Малкольм Херрик без всяких усилий завладел вниманием собравшихся. Он объяснял Оливеру Уотермену, что тому надлежит делать со свалившейся на него кучей обременительных проблем в связи с предстоящими гастролями известного оркестра. Когда Полли Пэджет попыталась вставить слово, Херрик прервал ее, не дослушав.
Оливер Уотермен в кратких паузах вставлял неопределенные реплики вроде:
— Да, возможно, вы правы, — но при этом не смотрел на Херрика, а лишь кидал на него косые взгляды — верный признак скуки или неприязни.
Йен Янг смотрел на Херрика, явно не желая отвечать ему, но, похоже, это не производило на журналиста никакого впечатления.
Я потягивал спиртное и размышлял о предстоящем пути в гостиницу.
Выжав все возможное из музыкального скандала, Херрик вновь переключился на меня.
— Ну что, парень, далеко продвинулся?
— Скорее стою на месте; — ответил я.
— Я предупреждал, — кивнул он. — Никаких шансов. Все поле прочесано так, что ты на нем не найдешь и камушка. Хотя я не против того, чтобы там что-нибудь оказалось. Мне нужен приличный материал.
— Скорее неприличный, — вставила Полли Пэджет.
Херрик не обратил внимания на ее реплику.
— Вы говорили с тренером команды? — спросил я.
— С кем? — переспросил Оливер Уотермен. По лицу Херрика я видел, что это не приходило ему в голову, хотя добровольно он в этом не сознается.
Но, даже если его прижать к стенке, он будет доказывать, что это совершенно ни к чему.
— С мистером Кропоткиным. Он руководит подготовкой лошадей и наездников к Олимпийским играм. Мне его имя назвал Руперт Хьюдж-Беккет.
— Вы собираетесь встретиться с ним? — спросил Уотермен.
— Да, завтра утром. Похоже, что он единственный с кем еще не разговаривали.
Йен Янг чуть заметно шевельнулся.
— Я говорил с ним, — сообщил он. Все головы повернулись к нему. Янгу было лет тридцать пять; этот коренастый темноволосый человек был одет в измятый серый костюм и полосатую бело-голубую сорочку. Уголки воротника загибались, как сухие ломтики сыра. Янг приподнял брови и чуть заметно поджал губы, что было у него, видимо, крайним проявлением волнения.

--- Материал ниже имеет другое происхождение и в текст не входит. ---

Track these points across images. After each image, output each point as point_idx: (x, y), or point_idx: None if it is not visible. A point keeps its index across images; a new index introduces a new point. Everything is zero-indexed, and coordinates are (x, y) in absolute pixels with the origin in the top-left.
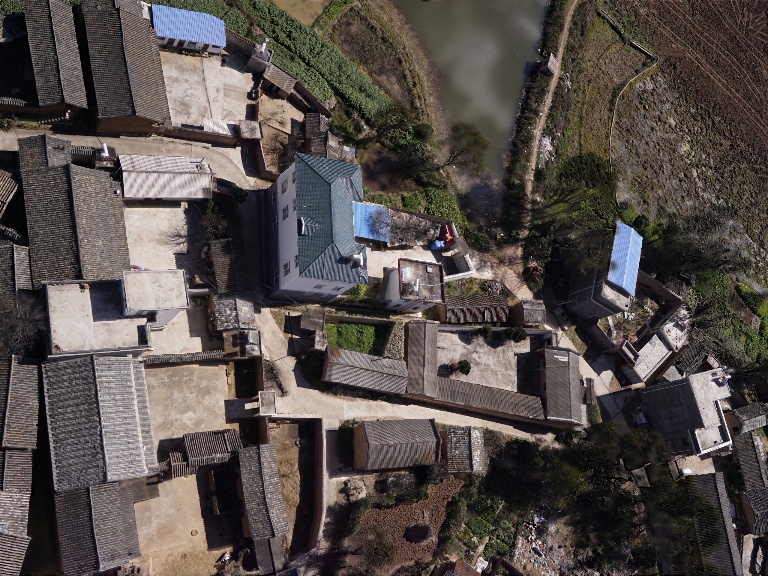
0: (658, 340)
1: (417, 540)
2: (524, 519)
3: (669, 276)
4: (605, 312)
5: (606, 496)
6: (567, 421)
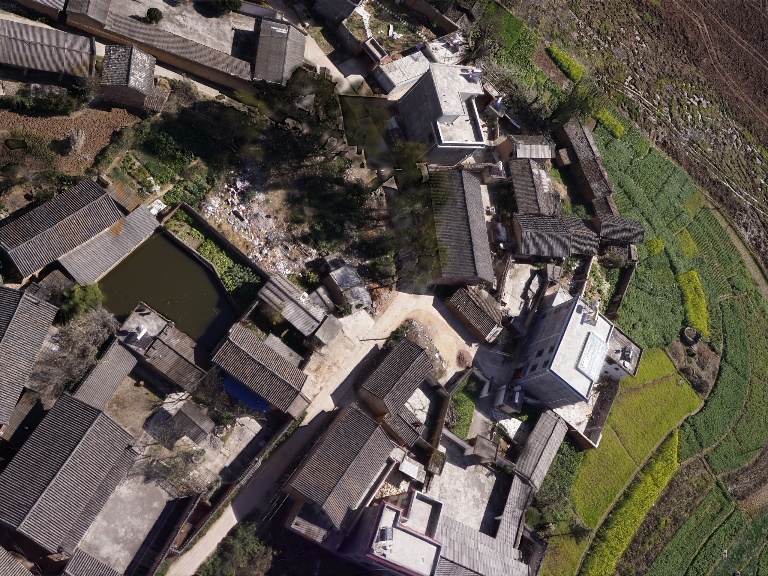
0: (423, 56)
1: (62, 150)
2: (219, 175)
3: (444, 2)
4: (347, 6)
5: (337, 184)
6: (275, 83)
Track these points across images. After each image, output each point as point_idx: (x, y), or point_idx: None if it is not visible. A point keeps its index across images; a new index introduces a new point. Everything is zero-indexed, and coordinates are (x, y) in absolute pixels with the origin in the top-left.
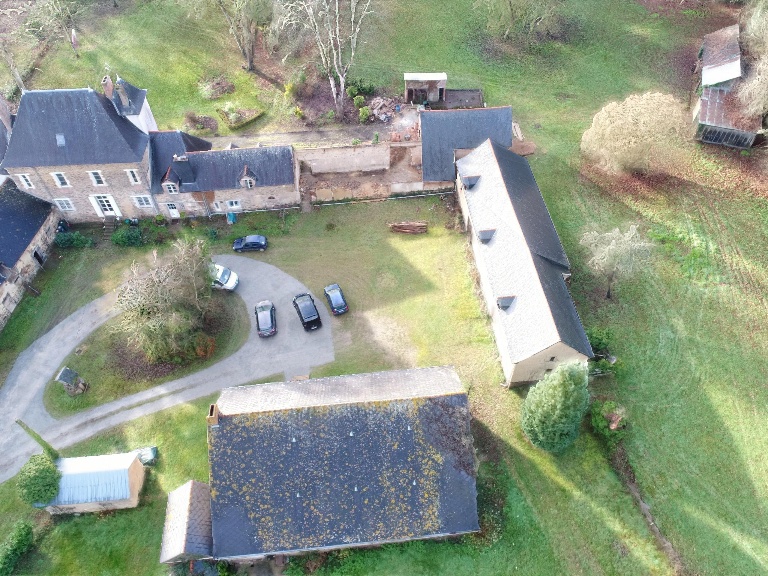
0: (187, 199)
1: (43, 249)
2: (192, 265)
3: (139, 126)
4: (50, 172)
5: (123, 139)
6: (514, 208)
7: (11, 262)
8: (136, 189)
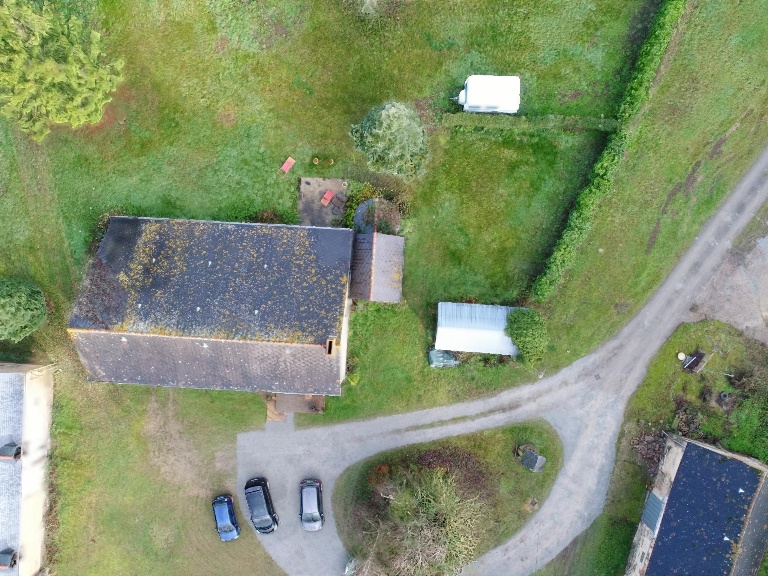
0: None
1: None
2: (369, 567)
3: None
4: None
5: None
6: None
7: None
8: None
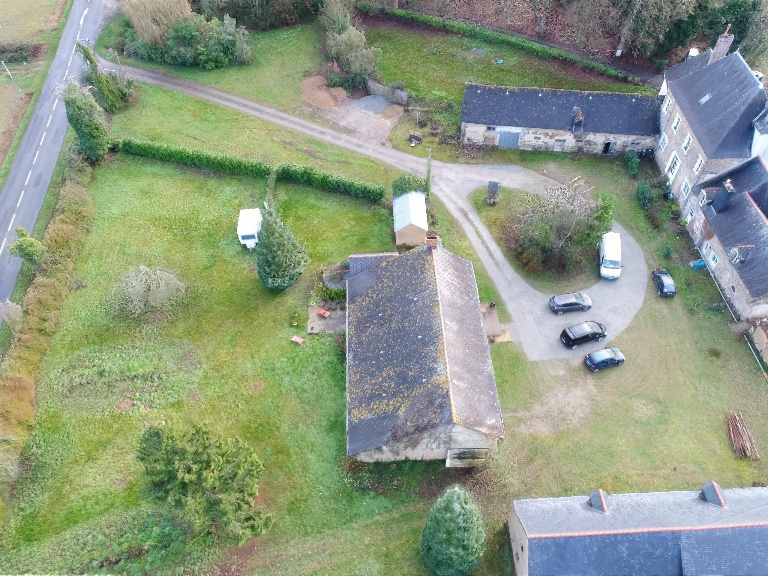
0: (701, 218)
1: (618, 148)
2: None
3: (754, 143)
4: (678, 112)
5: (725, 135)
6: (764, 527)
7: (589, 129)
8: (692, 176)
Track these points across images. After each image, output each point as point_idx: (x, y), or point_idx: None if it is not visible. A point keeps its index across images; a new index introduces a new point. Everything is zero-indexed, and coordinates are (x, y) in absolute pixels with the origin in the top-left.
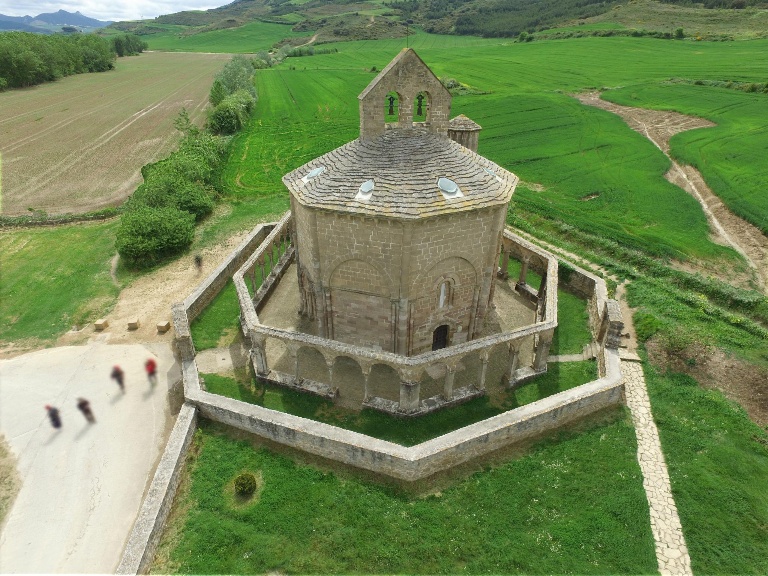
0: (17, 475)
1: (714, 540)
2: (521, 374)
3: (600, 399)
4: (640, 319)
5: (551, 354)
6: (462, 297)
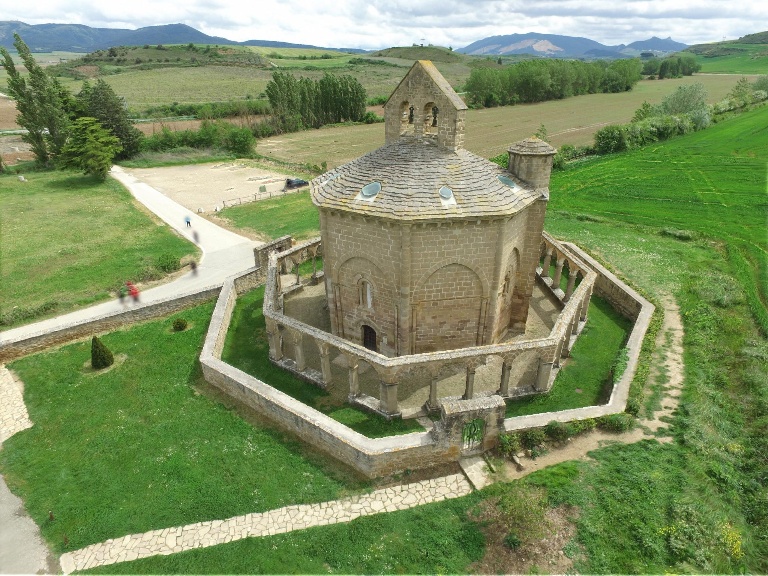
0: (178, 278)
1: (190, 573)
2: (366, 400)
3: (345, 450)
4: (559, 465)
5: (433, 419)
6: (383, 307)
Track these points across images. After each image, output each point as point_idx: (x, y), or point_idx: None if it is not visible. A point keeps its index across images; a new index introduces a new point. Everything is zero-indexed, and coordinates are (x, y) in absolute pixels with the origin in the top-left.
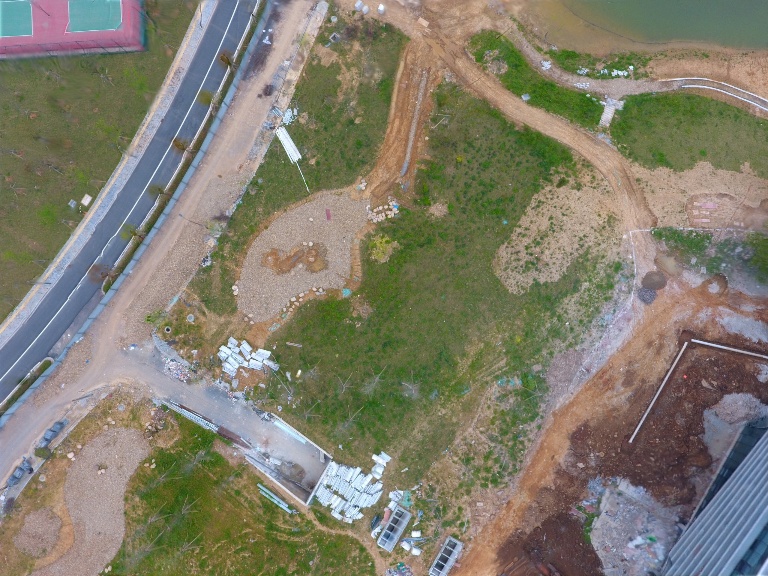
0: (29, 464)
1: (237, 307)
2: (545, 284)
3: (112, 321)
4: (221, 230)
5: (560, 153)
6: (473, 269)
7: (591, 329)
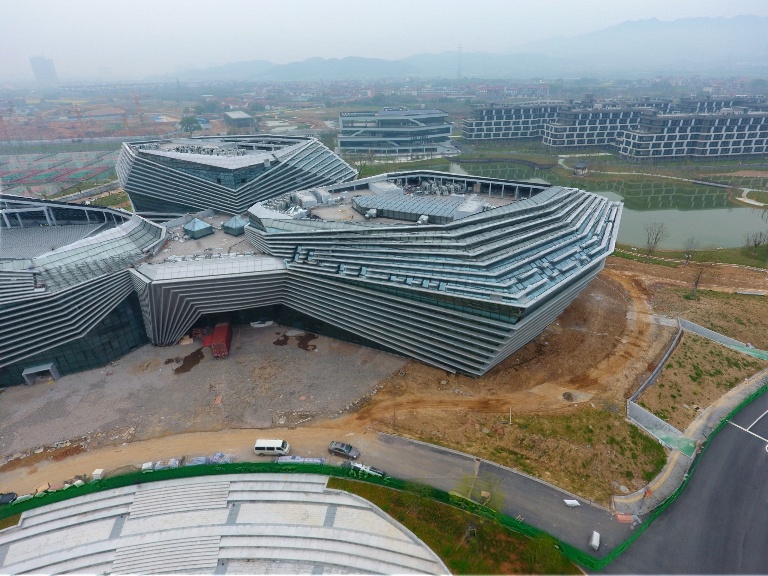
0: None
1: None
2: None
3: None
4: None
5: None
6: None
7: None
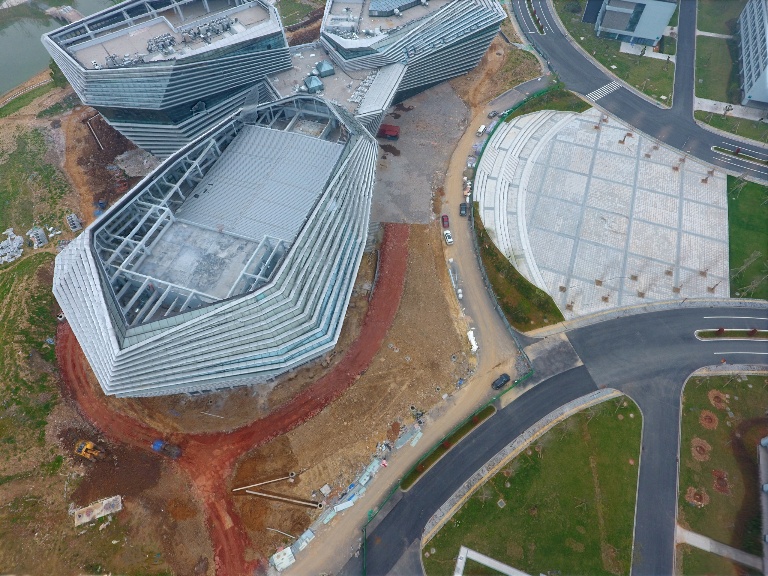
0: None
1: None
2: (14, 152)
3: None
4: None
5: None
6: None
7: (47, 145)
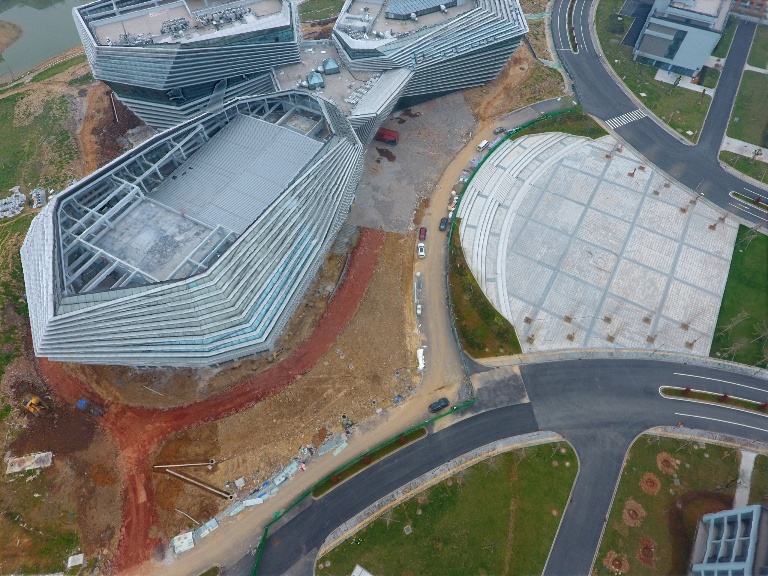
0: None
1: None
2: (39, 115)
3: None
4: None
5: (15, 95)
6: (7, 132)
7: None
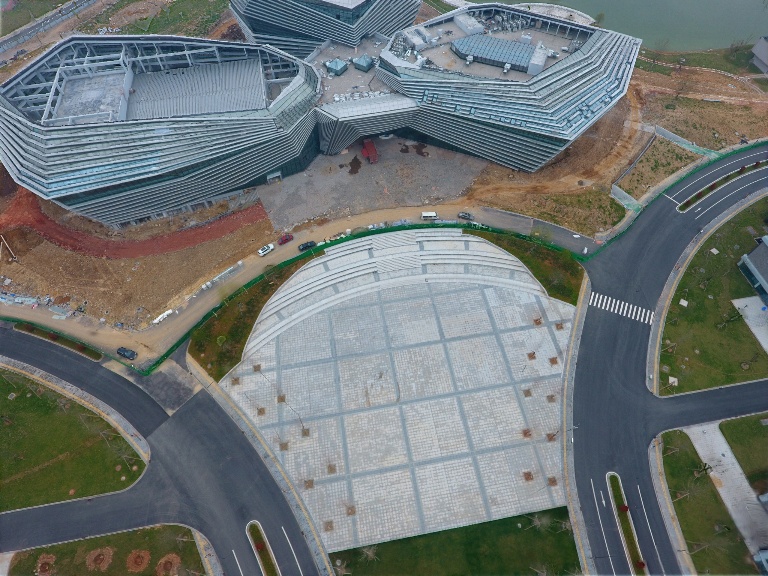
0: (6, 61)
1: (110, 23)
2: None
3: (58, 28)
4: (109, 7)
5: None
6: None
7: None
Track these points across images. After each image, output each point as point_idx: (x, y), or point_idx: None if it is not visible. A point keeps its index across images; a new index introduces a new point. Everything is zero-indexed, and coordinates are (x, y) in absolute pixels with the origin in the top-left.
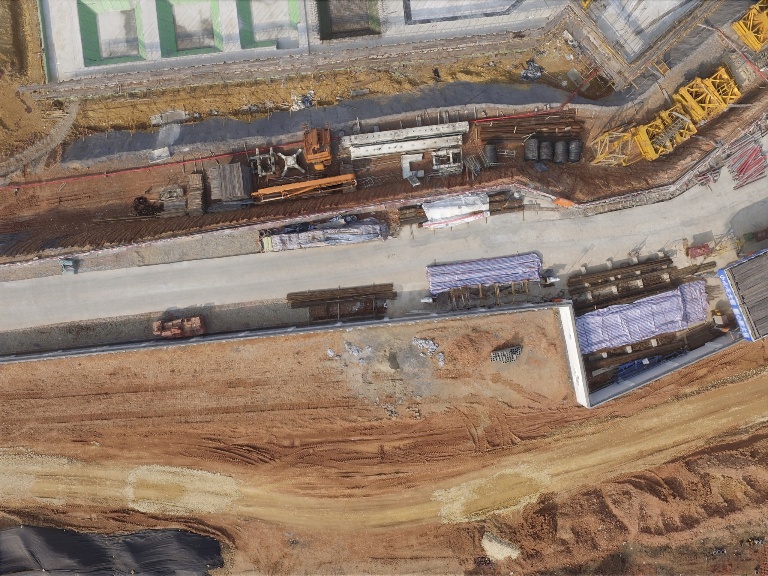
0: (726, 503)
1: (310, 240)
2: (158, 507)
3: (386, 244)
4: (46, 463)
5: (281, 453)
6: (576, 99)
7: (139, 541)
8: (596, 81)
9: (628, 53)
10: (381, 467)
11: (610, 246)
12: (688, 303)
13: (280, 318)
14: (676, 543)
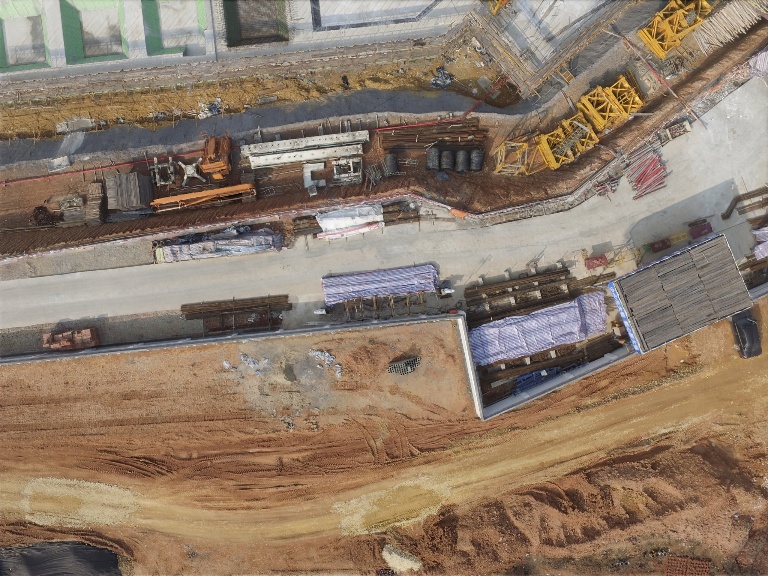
0: (628, 515)
1: (201, 251)
2: (55, 520)
3: (281, 255)
4: None
5: (179, 465)
6: (482, 107)
7: (36, 554)
8: (506, 88)
9: (539, 60)
10: (280, 479)
11: (508, 257)
12: (587, 314)
13: (174, 330)
14: (579, 555)
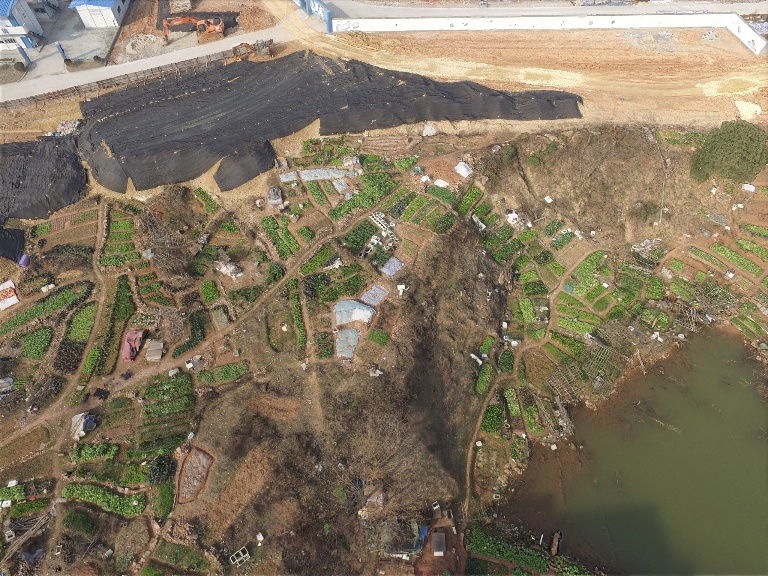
0: None
1: None
2: (539, 82)
3: (632, 6)
4: (474, 64)
5: None
6: None
7: (531, 93)
8: None
9: None
10: (661, 73)
11: None
12: None
13: (589, 23)
14: None
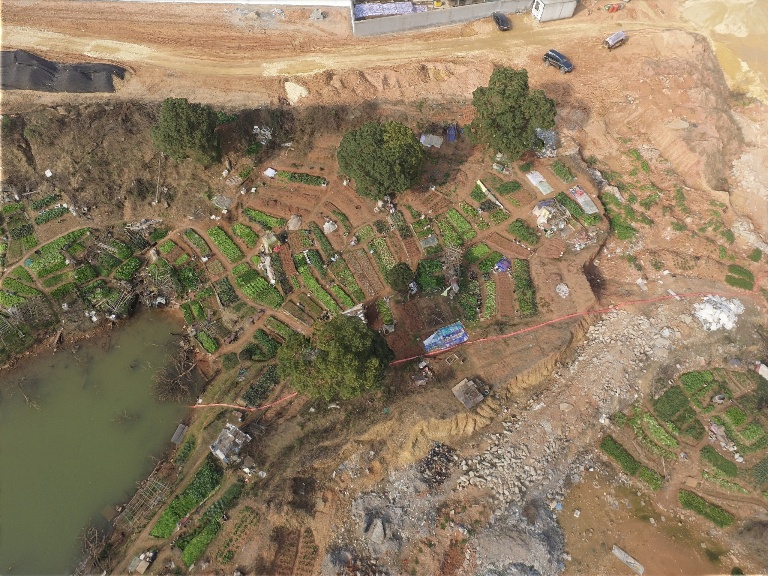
0: None
1: None
2: (100, 55)
3: None
4: (50, 34)
5: (182, 42)
6: None
7: (80, 65)
8: None
9: None
10: (236, 51)
11: None
12: (418, 10)
13: None
14: (408, 100)
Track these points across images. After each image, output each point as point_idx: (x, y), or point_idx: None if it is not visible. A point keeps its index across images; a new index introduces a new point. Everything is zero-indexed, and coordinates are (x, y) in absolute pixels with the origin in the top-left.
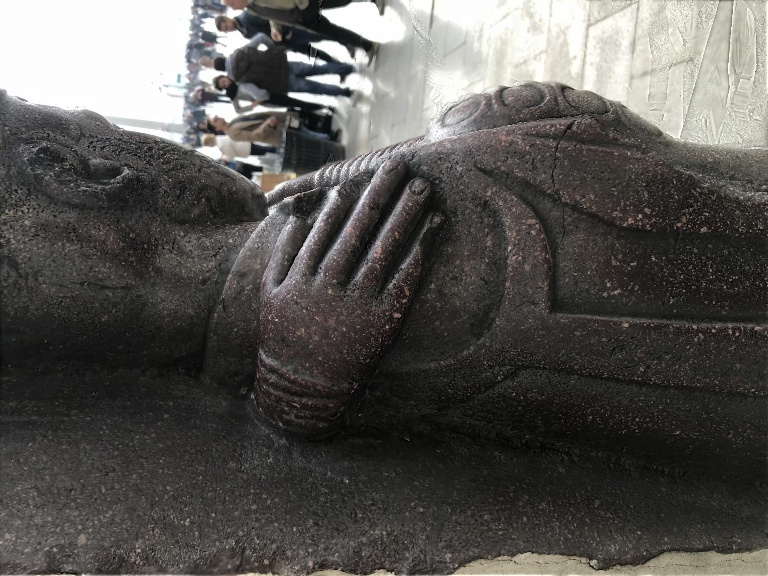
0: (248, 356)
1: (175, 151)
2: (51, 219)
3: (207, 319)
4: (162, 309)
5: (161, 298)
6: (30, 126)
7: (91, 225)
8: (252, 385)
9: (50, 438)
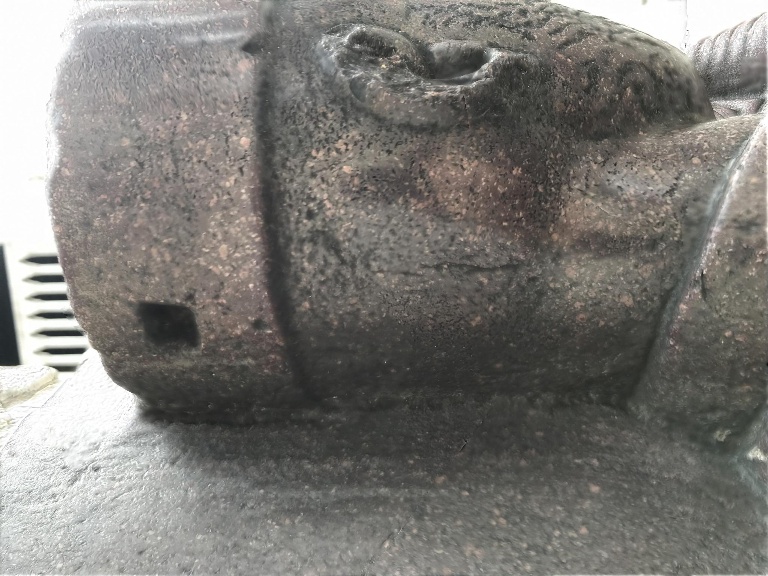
0: (747, 381)
1: (559, 11)
2: (383, 158)
3: (657, 313)
4: (571, 299)
5: (570, 280)
6: (330, 3)
7: (448, 160)
8: (742, 429)
9: (415, 532)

— Конечно, с соблюдением всех формальностей, предписанных Министерством иностранных дел. Мне тоже называли его имя. Я говорил с ним довольно откровенно. Он не знает ни о каком скандале, связанном с Фаррингфордом.
Полный тупик.
— Ничего другого и быть не могло, — пожал плечами Уотермен. — Я уже говорил вам — никакого скандала не было. Вообще ничего не было. Нет искры, не разгорится пламя.
— Гм-м, — задумчиво протянул я. — Хорошо, если бы так. Но, увы, искра есть. По крайней мере была в Англии. — И я рассказал о том, как двое неизвестных избили Джонни Фаррингфорда и велели ему не приставать к Алеше.
Лица присутствующих отразили смешанное выражение тревоги и недоверия.
— Мой дорогой, — сказал наконец Оливер Уотермен, обретая свою прежнюю уверенность, — в таком случае можно ли быть уверенным в том, что этот Алеша, кем бы он ни был, не представляет опасности и Фаррингфорд может приехать на Олимпийские игры?
— Кроме того, — смиренно добавил я, — Фаррингфорда летом предупредили, что, если он приедет в Москву, Алеша будет ждать его, чтобы отомстить за волнения, вызвавшие сердечный приступ у Ганса Крамера.